Instructions for the task: Reproduce the lines of the listing starting at the line that contains "ולעיתים יותר בחלפים מסוימים)." and ending at the line that contains "Guía de Tarragona", including both of those lines. Omit the pictures from your copy.

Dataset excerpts
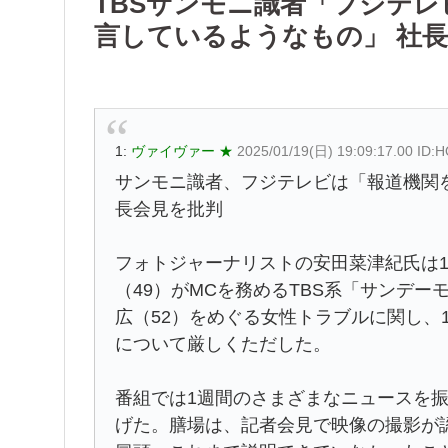
TBSサンモニ識者「フジテ
言しているようなもの」 社
1:
ヴァイヴァー ★
2025/01/19(日) 19:09:17.00 ID:
サンモニ識者、フジテレビは「報道機関
長会見を批判
フォトジャーナリストの安田菜津紀氏は1
（49）がMCを務めるTBS系「サンデ
広（52）をめぐる女性トラブルに関し、
について厳しくただした。
番組では1週間のさまざまなニュースを
げた。膳場は、記者会見で映像の撮影が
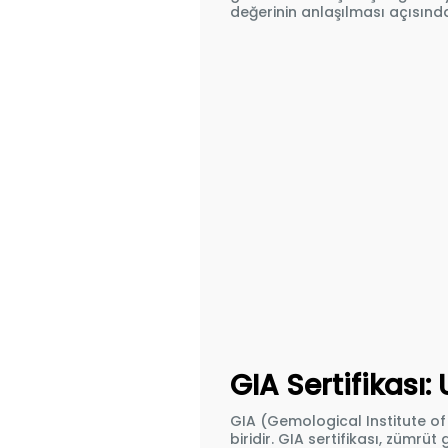
değerinin anlaşılması açısınd
GIA Sertifikası
GIA (Gemological Institute of
biridir. GIA sertifikası, zümrüt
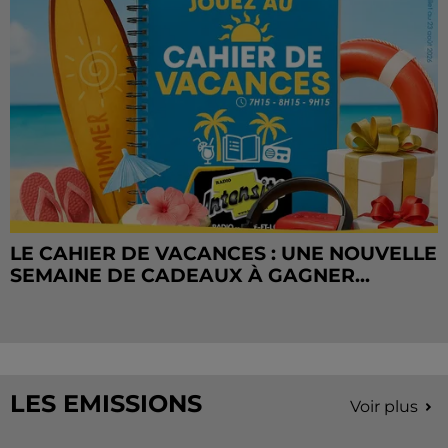
LE CAHIER DE VACANCES : UNE NOUVELLE
SEMAINE DE CADEAUX À GAGNER...
LES EMISSIONS
Voir plus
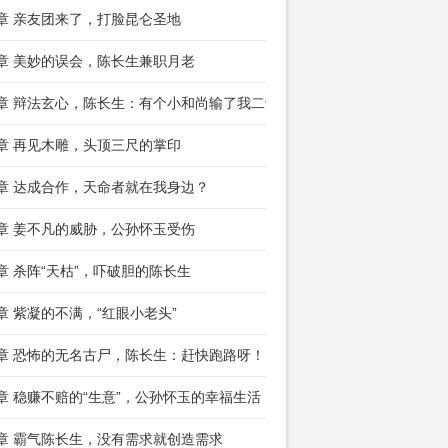
5章 亲友团来了，打脸昆仑圣地
8章 美妙的误会，陈长生兼职月老
1章 辩法玄心，陈长生：有个小和尚输了我二十年
4章 再见木雕，头顶三尺的掌印
7章 达成合作，天命者就在我身边？
0章 姜不凡的威胁，公孙怀玉受伤
3章 杀阵“天枯”，吓破胆的陈长生
6章 紫凝的不满，“红眼小老头”
9章 恐怖的无名古尸，陈长生：赶快跑路呀！
2章 稳赚不赔的“生意”，公孙怀玉的幸福生活
5章 霸气陈长生，没有需求就创造需求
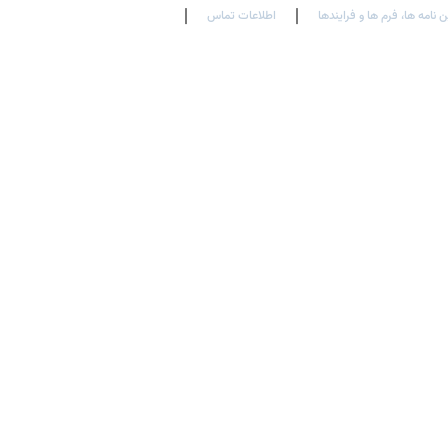
ن نامه ها، فرم ها و فرایندها
اطلاعات تماس
En
Ar
Fr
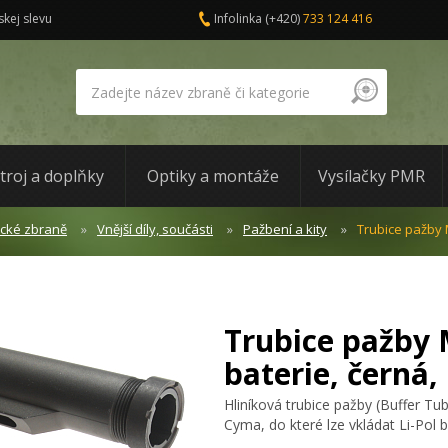
skej slevu
Infolinka
(+420)
733 124 416
troj a doplňky
Optiky a montáže
Vysílačky PMR
ické zbraně
Vnější díly, součásti
Pažbení a kity
Trubice pažby 
Trubice pažby 
baterie, černá
Hliníková trubice pažby (Buffer Tu
Cyma, do které lze vkládat Li-Pol 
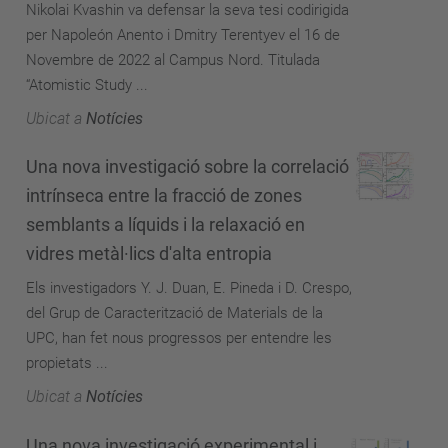
Nikolai Kvashin va defensar la seva tesi codirigida
per Napoleón Anento i Dmitry Terentyev el 16 de
Novembre de 2022 al Campus Nord. Titulada
“Atomistic Study ...
Ubicat a
Notícies
Una nova investigació sobre la correlació
intrínseca entre la fracció de zones
semblants a líquids i la relaxació en
vidres metàl·lics d'alta entropia
Els investigadors Y. J. Duan, E. Pineda i D. Crespo,
del Grup de Caracterització de Materials de la
UPC, han fet nous progressos per entendre les
propietats ...
Ubicat a
Notícies
Una nova investigació experimental i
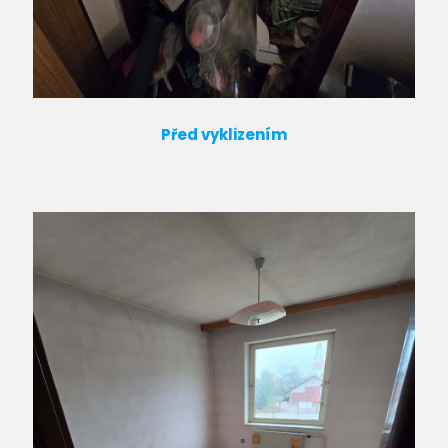
Před vyklizením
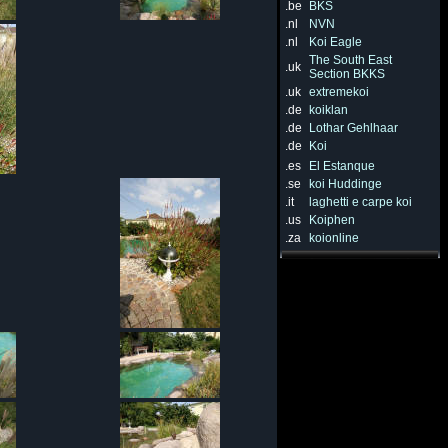
.be
BKS
.nl
NVN
.nl
Koi Eagle
The South East
.uk
Section BKKS
.uk
extremekoi
.de
koiklan
.de
Lothar Gehlhaar
.de
Koi
.es
El Estanque
.se
koi Huddinge
.it
laghetti e carpe koi
.us
Koiphen
.za
koionline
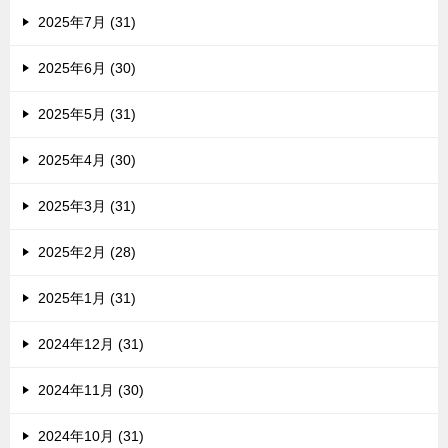
2025年7月 (31)
2025年6月 (30)
2025年5月 (31)
2025年4月 (30)
2025年3月 (31)
2025年2月 (28)
2025年1月 (31)
2024年12月 (31)
2024年11月 (30)
2024年10月 (31)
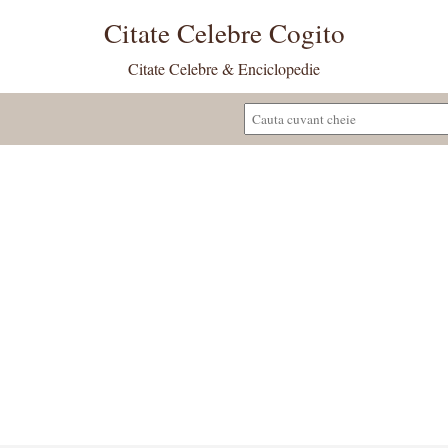
Citate Celebre Cogito
Citate Celebre & Enciclopedie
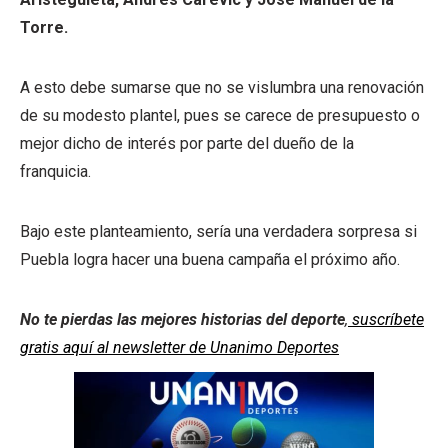
Torre.
A esto debe sumarse que no se vislumbra una renovación
de su modesto plantel, pues se carece de presupuesto o
mejor dicho de interés por parte del dueño de la
franquicia.
Bajo este planteamiento, sería una verdadera sorpresa si
Puebla logra hacer una buena campaña el próximo año.
No te pierdas las mejores historias del deporte
,
suscríbete
gratis aquí al newsletter de Unanimo Deportes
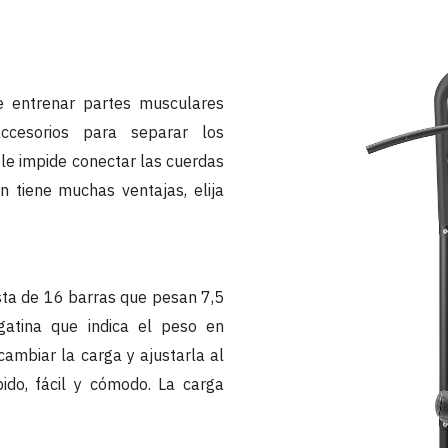
e entrenar partes musculares
 accesorios para separar los
le impide conectar las cuerdas
n tiene muchas ventajas, elija
sta de 16 barras que pesan 7,5
atina que indica el peso en
 cambiar la carga y ajustarla al
pido, fácil y cómodo. La carga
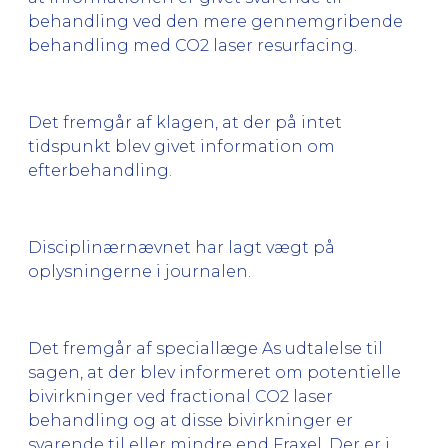
behandling ved den mere gennemgribende
behandling med CO2 laser resurfacing.
Det fremgår af klagen, at der på intet
tidspunkt blev givet information om
efterbehandling.
Disciplinærnævnet har lagt vægt på
oplysningerne i journalen.
Det fremgår af speciallæge As udtalelse til
sagen, at der blev informeret om potentielle
bivirkninger ved fractional CO2 laser
behandling og at disse bivirkninger er
svarende til eller mindre end Fraxel. Der er i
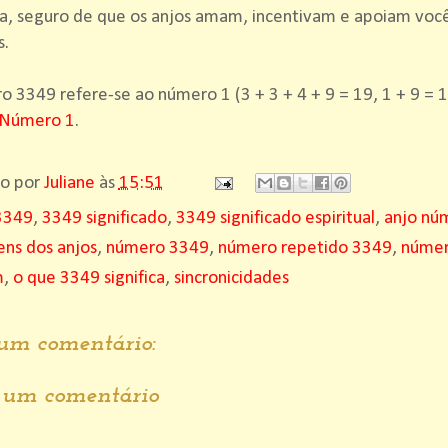
a, seguro de que os anjos amam, incentivam e apoiam você
s.
 3349 refere-se ao número 1 (3 + 3 + 4 + 9 = 19, 1 + 9 = 1
 Número 1
.
do por
Juliane
às
15:51
3349
,
3349 significado
,
3349 significado espiritual
,
anjo nú
ns dos anjos
,
número 3349
,
número repetido 3349
,
númer
m
,
o que 3349 significa
,
sincronicidades
m comentário:
r um comentário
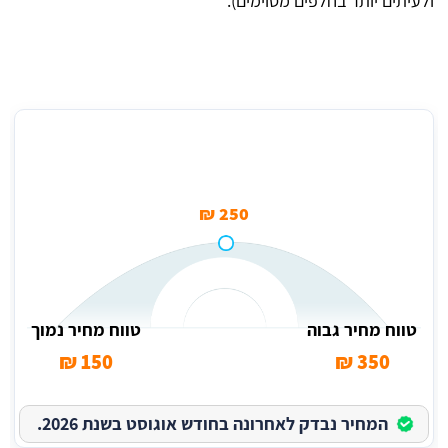
ולעיתים יותר בחלפים מסוימים).
מחיר ממוצע לבדיקת מחשב דיאגנוסטיקה ביהוד
250 ₪
טווח מחיר גבוה
טווח מחיר נמוך
150 ₪
350 ₪
המחיר נבדק לאחרונה בחודש אוגוסט בשנת 2026.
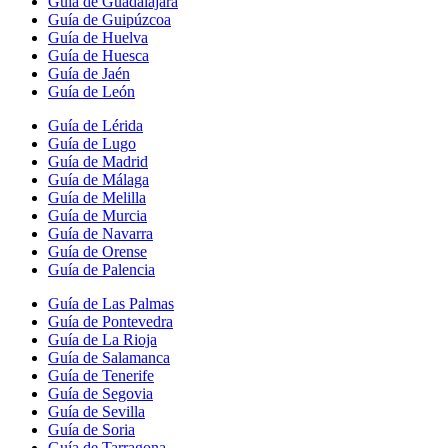
Guía de Guadalajara
Guía de Guipúzcoa
Guía de Huelva
Guía de Huesca
Guía de Jaén
Guía de León
Guía de Lérida
Guía de Lugo
Guía de Madrid
Guía de Málaga
Guía de Melilla
Guía de Murcia
Guía de Navarra
Guía de Orense
Guía de Palencia
Guía de Las Palmas
Guía de Pontevedra
Guía de La Rioja
Guía de Salamanca
Guía de Tenerife
Guía de Segovia
Guía de Sevilla
Guía de Soria
Guía de Tarragona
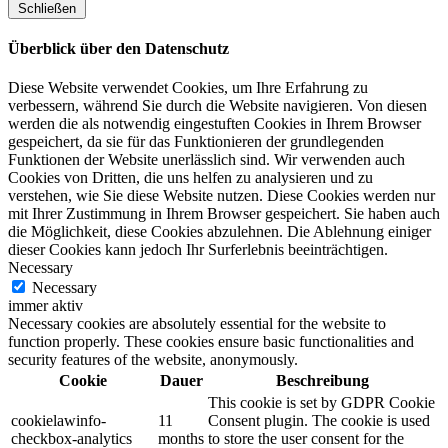
Schließen
Überblick über den Datenschutz
Diese Website verwendet Cookies, um Ihre Erfahrung zu
verbessern, während Sie durch die Website navigieren. Von diesen
werden die als notwendig eingestuften Cookies in Ihrem Browser
gespeichert, da sie für das Funktionieren der grundlegenden
Funktionen der Website unerlässlich sind. Wir verwenden auch
Cookies von Dritten, die uns helfen zu analysieren und zu
verstehen, wie Sie diese Website nutzen. Diese Cookies werden nur
mit Ihrer Zustimmung in Ihrem Browser gespeichert. Sie haben auch
die Möglichkeit, diese Cookies abzulehnen. Die Ablehnung einiger
dieser Cookies kann jedoch Ihr Surferlebnis beeinträchtigen.
Necessary
Necessary
immer aktiv
Necessary cookies are absolutely essential for the website to
function properly. These cookies ensure basic functionalities and
security features of the website, anonymously.
Cookie
Dauer
Beschreibung
This cookie is set by GDPR Cookie
cookielawinfo-
11
Consent plugin. The cookie is used
checkbox-analytics
months
to store the user consent for the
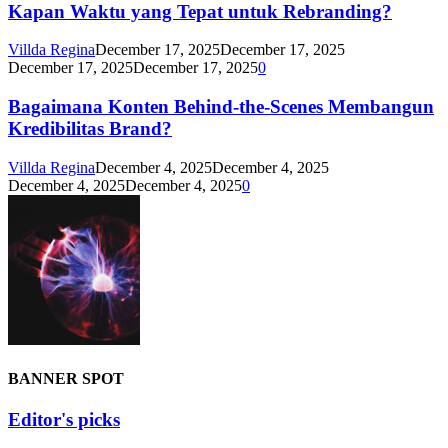
Kapan Waktu yang Tepat untuk Rebranding?
Villda Regina
December 17, 2025
December 17, 2025
December 17, 2025
December 17, 2025
0
Bagaimana Konten Behind-the-Scenes Membangun
Kredibilitas Brand?
Villda Regina
December 4, 2025
December 4, 2025
December 4, 2025
December 4, 2025
0
BANNER SPOT
Editor's picks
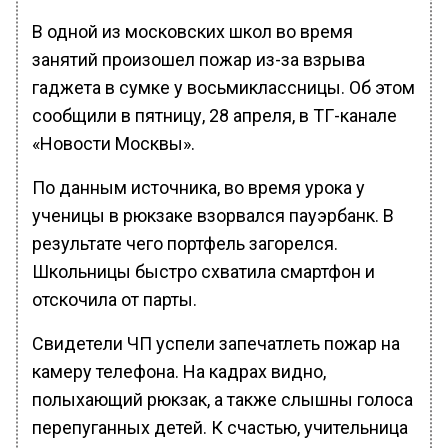
В одной из московских школ во время
занятий произошел пожар из-за взрыва
гаджета в сумке у восьмиклассницы. Об этом
сообщили в пятницу, 28 апреля, в ТГ-канале
«Новости Москвы».
По данным источника, во время урока у
ученицы в рюкзаке взорвался пауэрбанк. В
результате чего портфель загорелся.
Школьницы быстро схватила смартфон и
отскочила от парты.
Свидетели ЧП успели запечатлеть пожар на
камеру телефона. На кадрах видно,
полыхающий рюкзак, а также слышны голоса
перепуганных детей. К счастью, учительница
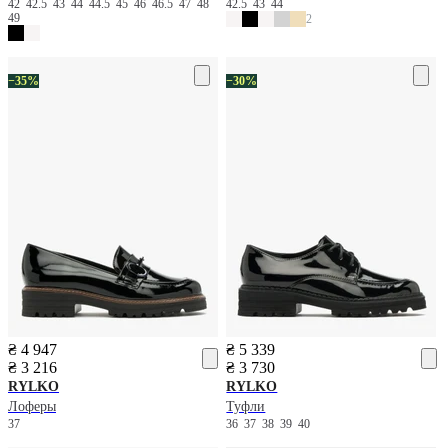
42
42.5
43
44
44.5
45
46
46.5
47
48
42.5
43
44
49
2
−35%
−30%
₴ 4 947
₴ 5 339
₴ 3 216
₴ 3 730
RYLKO
RYLKO
Лоферы
Туфли
37
36
37
38
39
40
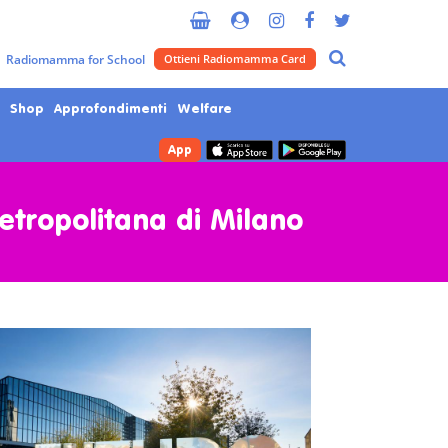
Radiomamma for School
Ottieni Radiomamma Card
Shop
Approfondimenti
Welfare
App
Metropolitana di Milano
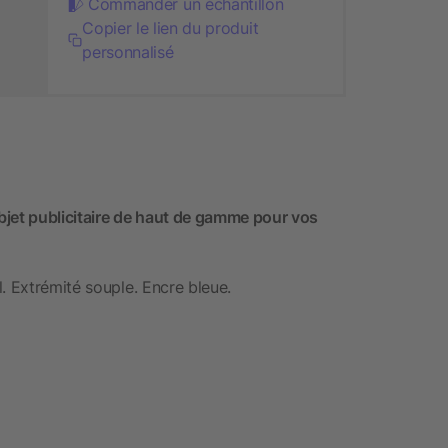
Commander un échantillon
Copier le lien du produit
personnalisé
bjet publicitaire de haut de gamme pour vos
. Extrémité souple. Encre bleue.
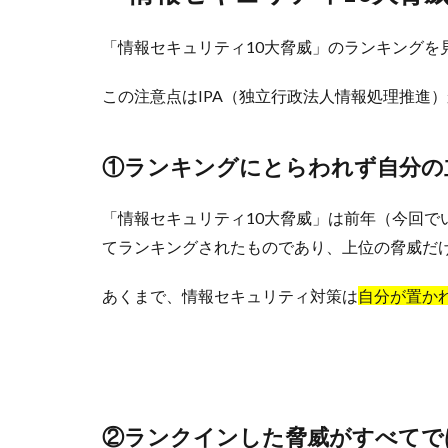
「情報セキュリティ10大脅威」のランキングを
この注意点はIPA（独立行政法人情報処理推進
①ランキングにとらわれず自分の
「情報セキュリティ10大脅威」は前年（今回で
てランキングされたものであり、上位の脅威だ
あくまで、情報セキュリティ対策は
自分が置か
②ランクインした脅威がすべてで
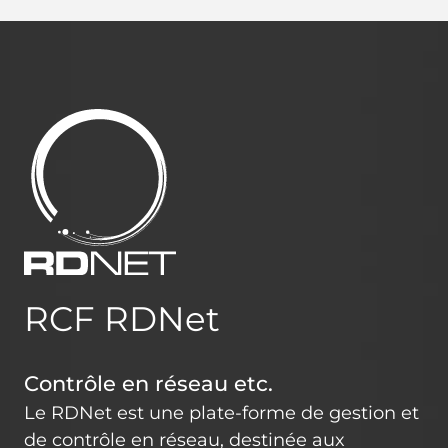
RCF RDNet
Contrôle en réseau etc.
Le RDNet est une plate-forme de gestion et
de contrôle en réseau, destinée aux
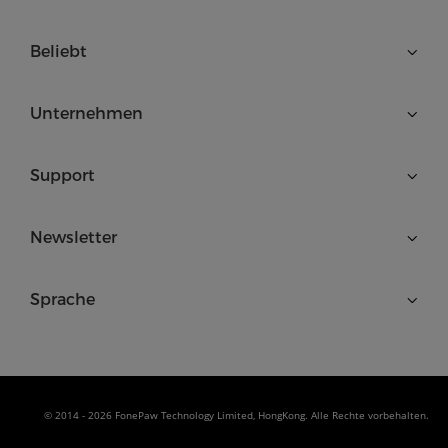
Beliebt
Unternehmen
Support
Newsletter
Sprache
© 2014 - 2026 FonePaw Technology Limited, HongKong. Alle Rechte vorbehalten.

Written answer:
ולעיתים יותר בחלפים מסוימים).
מחיר ממוצע לבדיקת מחשב דיאגנוסטיקה ביהוד
250 ₪
טווח מחיר גבוה
טווח מחיר נמוך
150 ₪
350 ₪
המחיר נבדק לאחרונה בחודש אוגוסט בשנת 2026.
Guía de Guadalajara
Guía de Guipúzcoa
Guía de Huelva
Guía de Huesca
Guía de Jaén
Guía de León
Guía de Lérida
Guía de Lugo
Guía de Madrid
Guía de Málaga
Guía de Melilla
Guía de Murcia
Guía de Navarra
Guía de Orense
Guía de Palencia
Guía de Las Palmas
Guía de Pontevedra
Guía de La Rioja
Guía de Salamanca
Guía de Tenerife
Guía de Segovia
Guía de Sevilla
Guía de Soria
Guía de Tarragona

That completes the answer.